1918年、大阪の17歳の女工は、化粧品の使い方を間違えて顔が黄色くなってしまい、同僚にからかわれ、線路に身を投げた。同年、高松のある主婦は、財布を無くしてしまったと思い、夫に申し訳ないという理由でホルマリンを飲んだ。ささいに見えることが、どうして取り返しのつかない選択につながったのだろうか。
精神科医の著者が臨床経験、実際の事件、残された遺書など数十の自死事例を分析した一冊。上の事例は、著者が分類した自死の7類型のうち「懊悩(おうのう)の究極としての自死」に該当する。ひとたび「精神的視野狭窄(きょうさく)」に陥ってしまったら、一つの悩みにとらわれて、最終的には自死以外の他の選択肢が考えられなくなるほど柔軟性が失われるのだという。

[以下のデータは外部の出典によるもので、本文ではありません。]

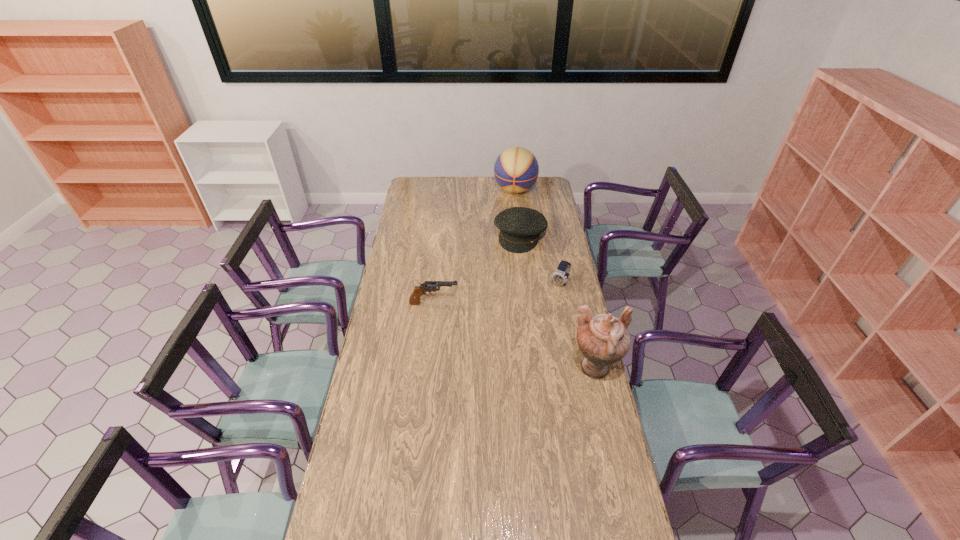
Identify the location of vacant point located between the basketball and the second nearest object. (474, 247).

Where is `unoccupied area between the third farthest object and the beret`? The image size is (960, 540). unoccupied area between the third farthest object and the beret is located at coordinates (540, 260).

Locate an element on the screen. free space that is in between the watch and the beret is located at coordinates point(540,260).

The width and height of the screenshot is (960, 540). Identify the location of blank region between the beret and the leftmost object. (477, 270).

Identify the location of vacant space that's between the farthest object and the fourth farthest object. (474, 247).

Locate an element on the screen. The width and height of the screenshot is (960, 540). object that is the third closest to the urn is located at coordinates [x=520, y=227].

I want to click on object that stands as the closest to the urn, so click(x=560, y=277).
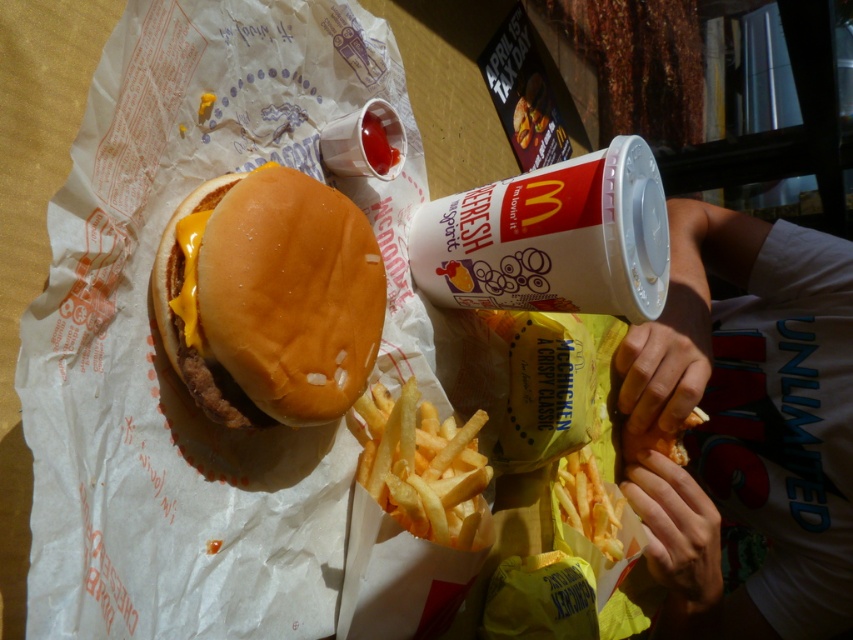
You are a customer looking at the McDonalds meal on the table. There are two points marked on the table surface. The first point is at coordinate point (666, 470) and the second is at point (572, 467). Which point is closer to you?

Point (666, 470) is closer to you than point (572, 467) because it is further to the viewer.

You are a food delivery person who just arrived at a customer location. You see the white cotton shirt at upper right hanging on a hook near the door. The shirt is 3.45 feet away from you. Can you reach it to hand over the McDonalds meal?

The white cotton shirt at upper right is 3.45 feet away from the viewer, so yes, the delivery person can reach it to hand over the McDonalds meal since the distance is within a typical reaching range.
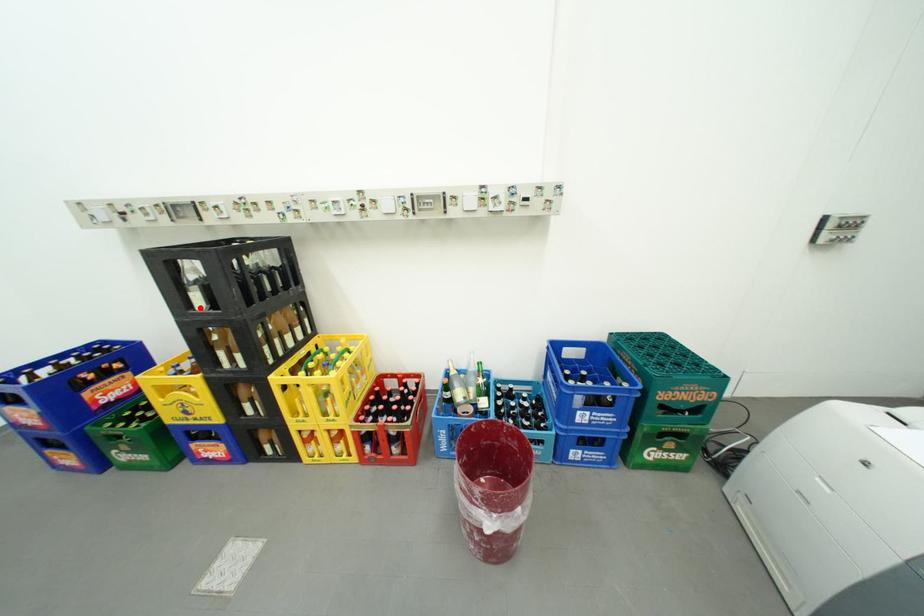
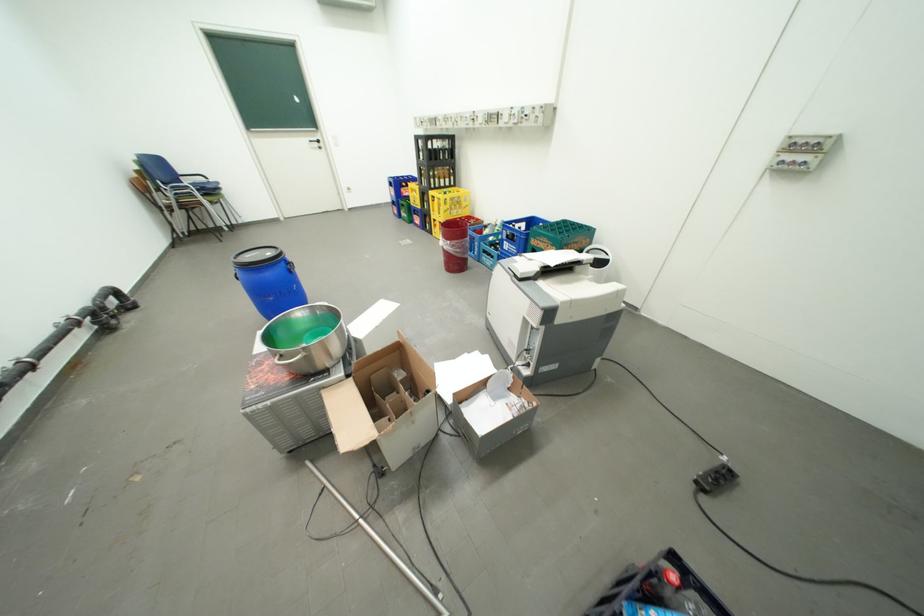
Find the pixel in the second image that matches the highlighted location in the first image.

(430, 159)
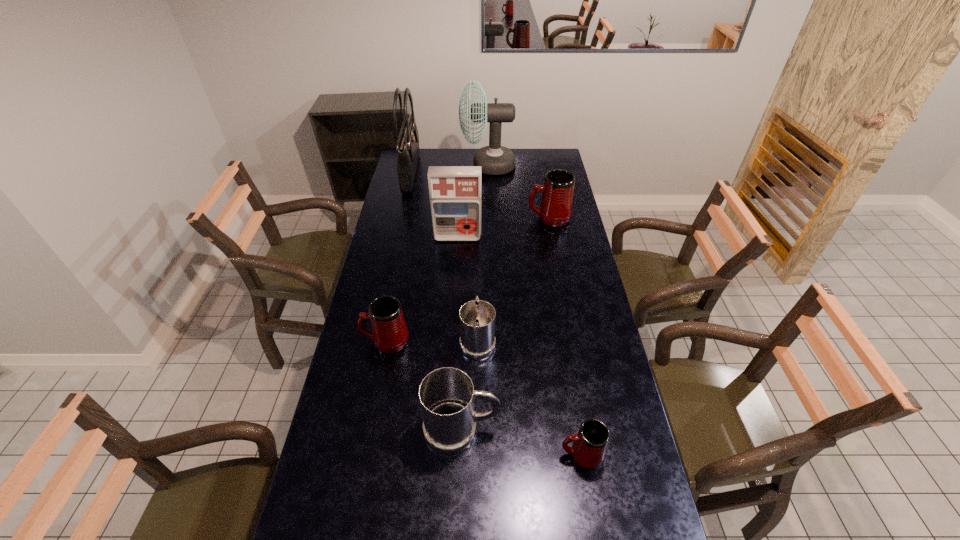
Image resolution: width=960 pixels, height=540 pixels. I want to click on fan, so click(494, 159).

Identify the location of handbag. (407, 146).

The image size is (960, 540). What are the coordinates of `the first-aid kit` in the screenshot? It's located at (455, 191).

Identify the location of the fourth farthest object. (455, 191).

This screenshot has width=960, height=540. In order to click on the third farthest object in this screenshot , I will do `click(556, 204)`.

Identify the location of the farthest red mug. (556, 204).

At what (x,y) coordinates should I click in order to perform the action: click on the nearer gray mug. Please return your answer as a coordinate pair (x, y). The image size is (960, 540). Looking at the image, I should click on (447, 394).

Where is `the second farthest red mug`? This screenshot has width=960, height=540. the second farthest red mug is located at coordinates (389, 332).

Locate an element on the screen. Image resolution: width=960 pixels, height=540 pixels. the leftmost red mug is located at coordinates (389, 332).

Locate an element on the screen. The width and height of the screenshot is (960, 540). the farther gray mug is located at coordinates (477, 317).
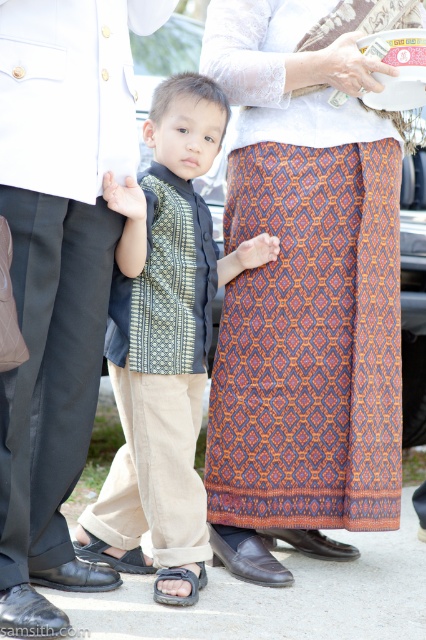
You are planning to take a photo of the matte black suit at center. Based on its position, where should you aim your camera to capture it properly?

The matte black suit at center is located at point coordinates (58, 272), so aim your camera at those coordinates to capture it properly.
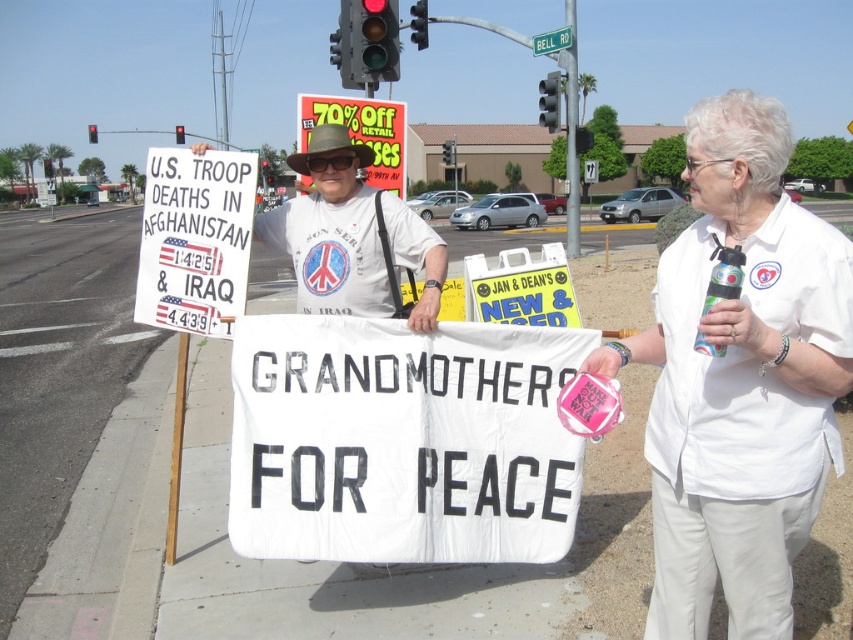
Does white t-shirt with peace symbol at center appear over white plastic street sign at upper center?

Incorrect, white t-shirt with peace symbol at center is not positioned above white plastic street sign at upper center.

Is point (381, 269) farther from viewer compared to point (572, 29)?

No, (381, 269) is in front of (572, 29).

Between point (318, 209) and point (547, 52), which one is positioned behind?

The point (547, 52) is more distant.

At what (x,y) coordinates should I click in order to perform the action: click on white t-shirt with peace symbol at center. Please return your answer as a coordinate pair (x, y). This screenshot has height=640, width=853. Looking at the image, I should click on (351, 236).

In order to click on white fabric shirt at center in this screenshot , I will do `click(740, 380)`.

The height and width of the screenshot is (640, 853). Find the location of `white fabric shirt at center`. white fabric shirt at center is located at coordinates (740, 380).

Does point (779, 564) lie behind point (305, 230)?

No, (779, 564) is in front of (305, 230).

The width and height of the screenshot is (853, 640). What do you see at coordinates (740, 380) in the screenshot?
I see `white fabric banner at center` at bounding box center [740, 380].

From the picture: Who is more distant from viewer, (741, 388) or (329, 260)?

The point (329, 260) is behind.

This screenshot has width=853, height=640. What are the coordinates of `white fabric banner at center` in the screenshot? It's located at (740, 380).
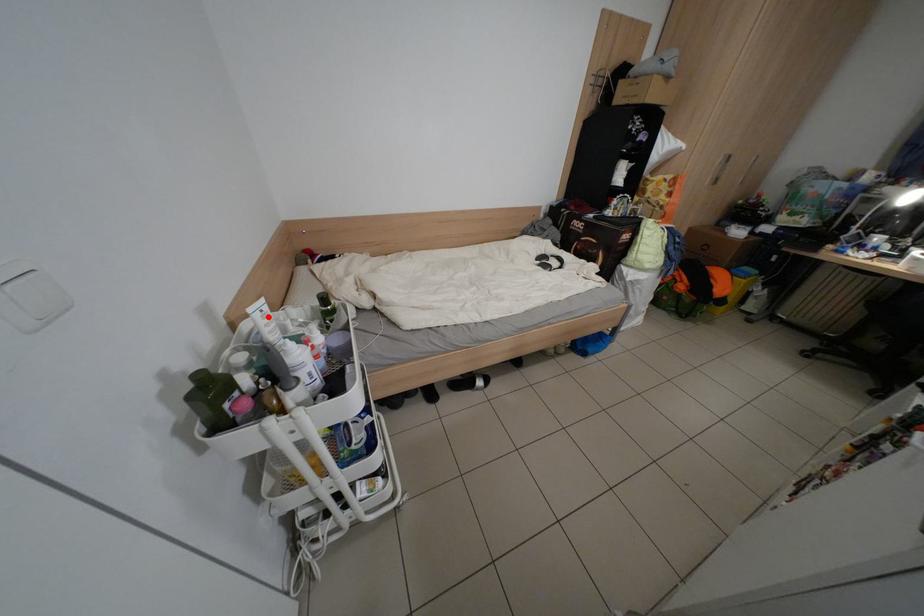
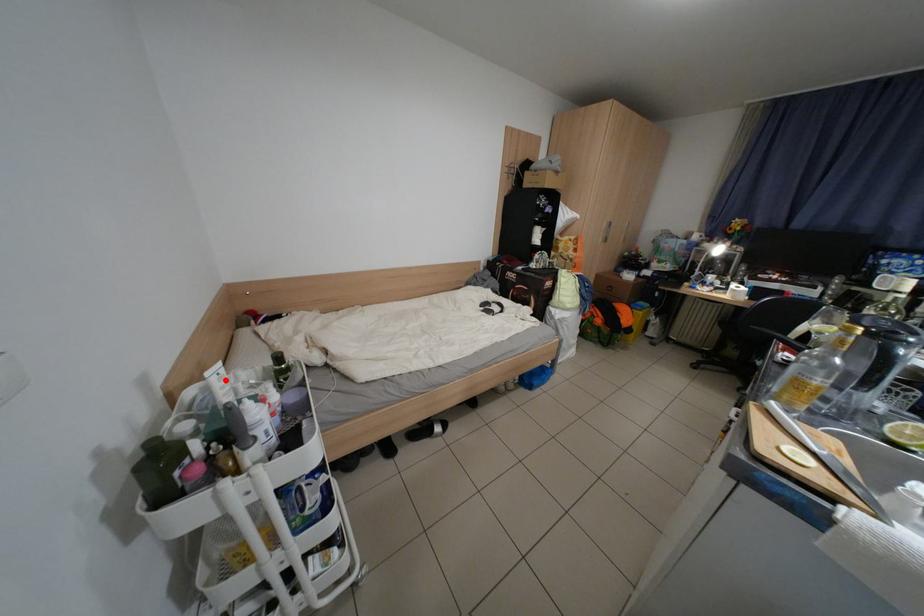
I am providing you with two images of the same scene from different viewpoints. A red point is marked on the first image and another point is marked on the second image. Do the highlighted points in image1 and image2 indicate the same real-world spot?

Yes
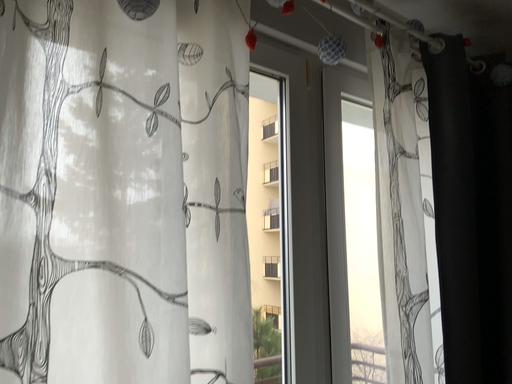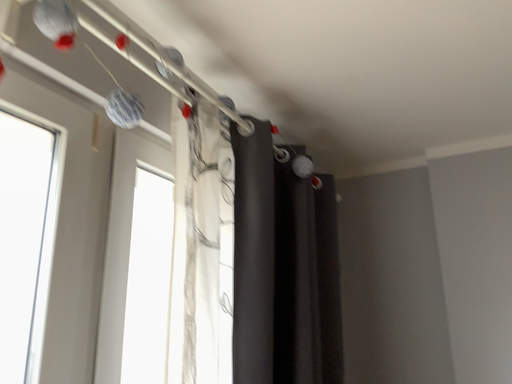
Question: Which way did the camera rotate in the video?

Choices:
 (A) rotated right
 (B) rotated left

Answer: (A)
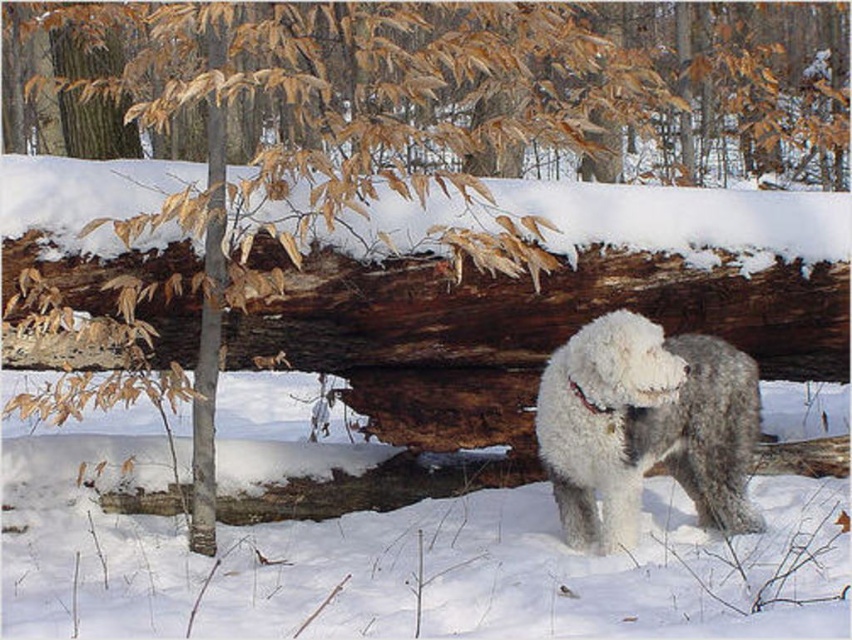
You are a photographer trying to capture a closeup of the rough bark log at center and the white fluffy dog at center in the winter forest scene. Given that your camera can focus on objects within a 30 inch range, will you be able to get both subjects in focus at the same time?

The rough bark log at center and white fluffy dog at center are 33.34 inches apart from each other. Since the distance between them exceeds the camera focus range of 30 inches, you won exceed the camera focus range of 30 inches, you will not be able to get both subjects in focus at the same time.

In the scene shown: You are a photographer trying to capture the rough bark log at center and the white fluffy dog at center in the same frame. Given that the camera can only focus on objects within a 1.5 meter width, will both fit in the frame?

The rough bark log at center is wider than the white fluffy dog at center. Since the camera can only focus on objects within a 1.5 meter width, if the log exceeds this width, it might not fit entirely. However, the question does not provide exact measurements, so we cannot confirm. Please check the actual dimensions.

You are a photographer planning to take a picture of the rough bark log at center and the white fluffy dog at center in the winter forest scene. Since you want both subjects to be clearly visible in the frame, which subject should you focus on first to ensure proper depth of field?

The rough bark log at center is larger than the white fluffy dog at center, so focusing on the log first will help ensure both are in focus due to its larger size occupying more of the frame.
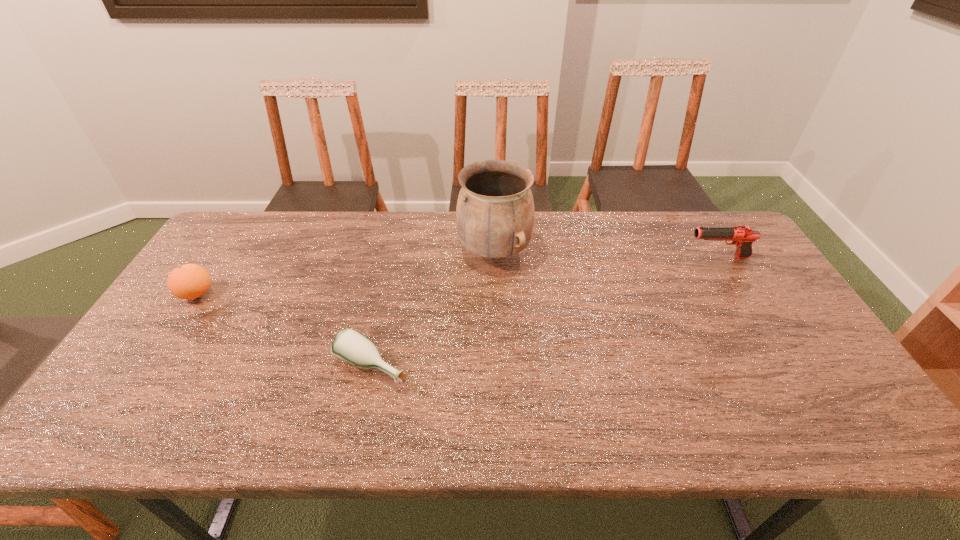
This screenshot has width=960, height=540. Identify the location of free space at the near edge. pyautogui.click(x=256, y=410).

Find the location of a particular element. The width and height of the screenshot is (960, 540). vacant space at the left edge is located at coordinates (160, 376).

In the image, there is a desktop. Where is `blank space at the right edge`? blank space at the right edge is located at coordinates (728, 291).

I want to click on vacant space at the far left corner, so click(x=231, y=220).

Where is `free region at the near left corner of the desktop`? free region at the near left corner of the desktop is located at coordinates (x=158, y=418).

Locate an element on the screen. free space between the third shortest object and the orange is located at coordinates (457, 276).

Locate an element on the screen. The height and width of the screenshot is (540, 960). free space between the nearest object and the second object from right to left is located at coordinates (433, 309).

The height and width of the screenshot is (540, 960). What are the coordinates of `vacant region between the orange and the second object from left to right` in the screenshot? It's located at (285, 330).

Image resolution: width=960 pixels, height=540 pixels. I want to click on vacant point located between the second object from right to left and the second shortest object, so click(x=346, y=273).

Where is `free spot between the third object from right to left and the orange`? free spot between the third object from right to left and the orange is located at coordinates (285, 330).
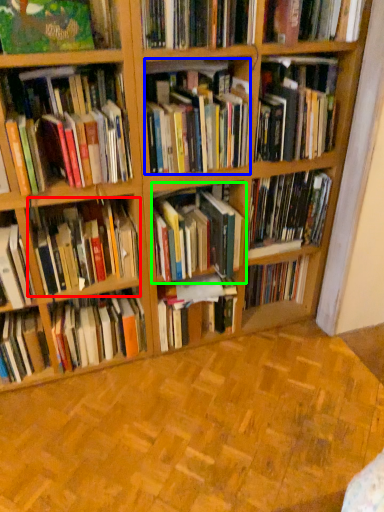
Question: Estimate the real-world distances between objects in this image. Which object is farther from book (highlighted by a red box), book (highlighted by a blue box) or book (highlighted by a green box)?

Choices:
 (A) book
 (B) book

Answer: (A)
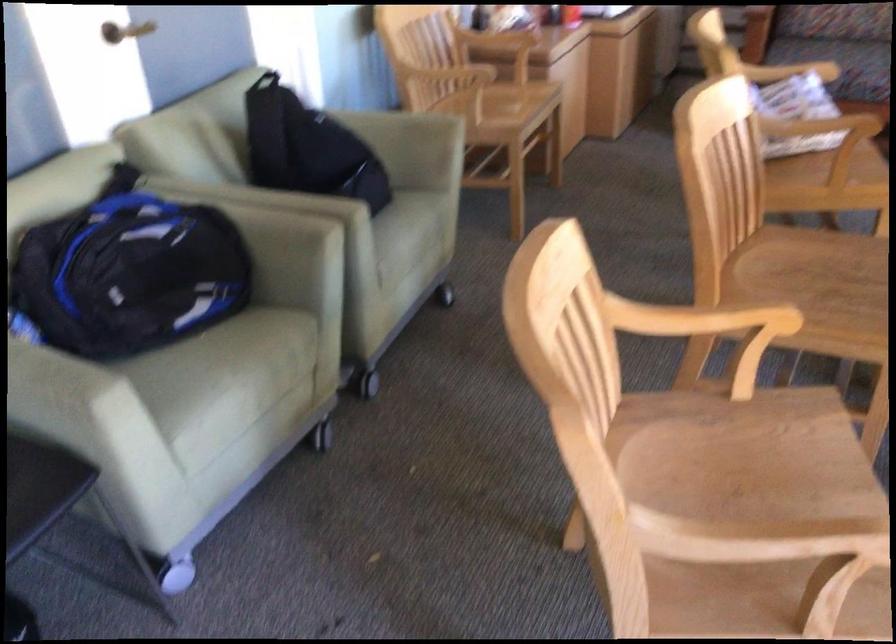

自死というテーマを深刻かつ悲痛に取り上げるよりも、むしろ自死の「不謹慎」な側面に集中した。「憂鬱(ゆううつ)なら精神科を訪れてください」といった無難な文章よりも、正面勝負が一つの作戦になり得る、というわけだ。むしろ、自死の累計を冷静かつ客観的に認識すれば、死と距離を置きたくなるのかもしれない。原題は『自殺帳』。344ページ、1万8000ウォン(約1840円)。